Patel also defended the widely condemned Rwanda plan during the parliamentary session.

It came as campaigners challenged the UK Government’s agreement with the east African nation in court.

The High Court case – in which several asylum seekers, the Public and Commercial Services union (PCS) and groups Care4Calais and Detention Action are questioning the legality of the plan – began on Monday, with protests taking place in Edinburgh, Glasgow and across the UK.

Former Labour leader Jeremy Corbyn was among those to address dozens of protesters who gathered outside the Royal Courts of Justice and chanted “say it loud, say it clear, refugees are welcome here” while waving placards saying “Stop Rwanda” as the case continued inside.

During the hearing those disputing the policy said Rwanda was an “authoritarian state” that “tortures and murders those it considers to be its opponents”.

But later in the Commons Patel stood by her move, replying “absolutely not” when she was asked to abandon the policy and insisting it was “legitimate”.

What is Patel's legacy?

Patel had already courted controversy before she joined Johnson’s Cabinet in 2019.

In 2017 she was forced to resign as international development secretary by then-prime minister Theresa May over unauthorised contacts with Israeli officials.

Even that was not the first time Patel made the headlines.

In 2006 Patel said she was in favour of the “ultimate punishment” for the worst crimes and, during a Question Time debate in 2011, supported the death penalty – although she has since insisted her comments were taken out of context.

Johnson himself described Patel as a “hardline” home secretary, even joking that, under her, the UK could become the “Saudi Arabia of penal policy”.

During the course of her tenure, Patel has been accused of bullying staff; became embroiled in a war of words with France over tackling the growing numbers of people crossing the English Channel; was dogged by criticism from campaigners over a wave of sweeping immigration and asylum reforms amid accusations her policies were “anti-refugee”; and fell out of favour with the police amid a row over pay freezes.

Johnson famously vowed to “stick with Prit” when bullying allegations swirled and his then adviser on ministerial standards, Sir Alex Allan, quit his post when the Prime Minister overruled his conclusion that she had breached the ministerial code.

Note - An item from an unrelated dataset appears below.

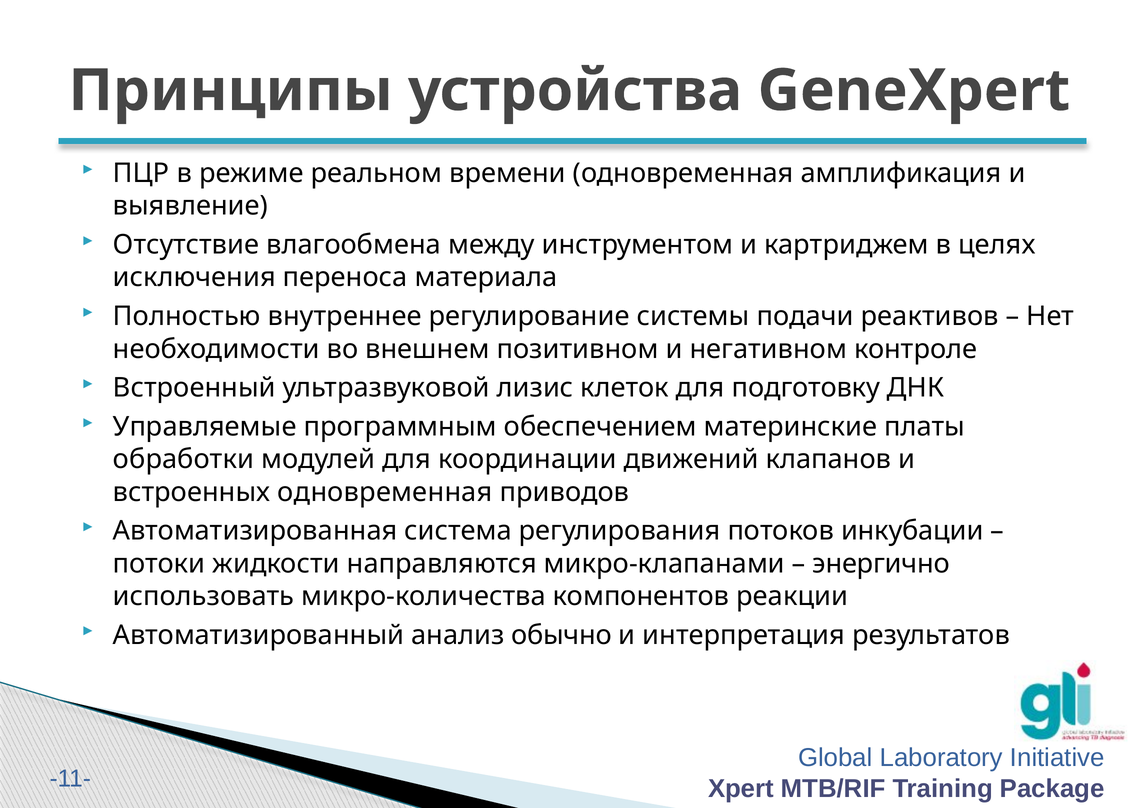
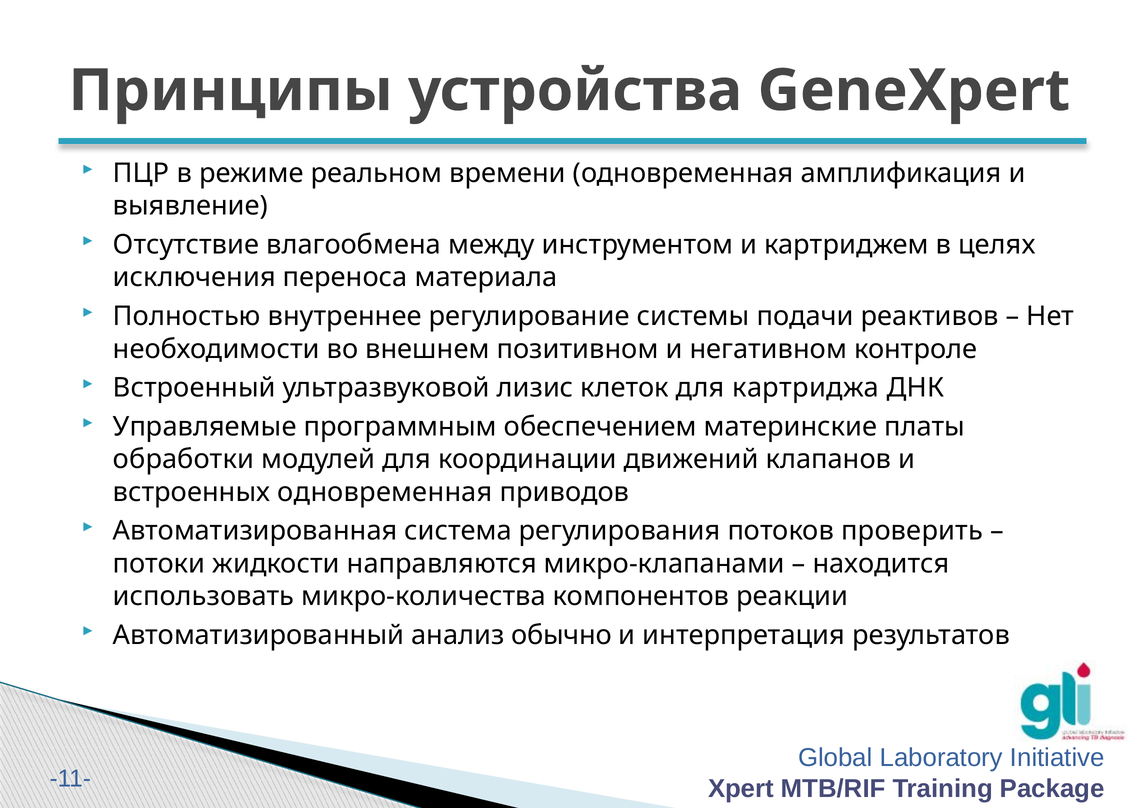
подготовку: подготовку -> картриджа
инкубации: инкубации -> проверить
энергично: энергично -> находится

The fallout resulted in former Home Office permanent secretary Sir Philip Rutnam accepting a six-figure sum from the Government after launching legal action against her following his dramatic resignation in 2020, in which he accused her of bullying subordinates and carrying out a “vicious and orchestrated” briefing campaign against him.

That same year, while there were growing tensions between the Government and the legal profession, Patel caused a storm with an “ill-advised” tweet about the deaths of 39 migrants in Essex during an ongoing people smuggling trial. This prompted a judge to direct jurors to ignore comments made by politicians on social media.

Johnson stood by Patel again last year over more claims of ministerial code breaches amid allegations she arranged a meeting between a billionaire Tory donor and British Airways.

London-born Patel has also clashed with others over racism. She hit back at a group of black, Asian and minority ethnic (BAME) Labour MPs who accused her of using her Ugandan-Indian heritage to cast doubt on black communities’ experience of racism, telling them she refused to “take lectures” on prejudice as she described being frequently racially abused.

Despite her condemnation of racism faced by England footballers, she was also criticised for describing the action of players taking the knee as “gesture politics”.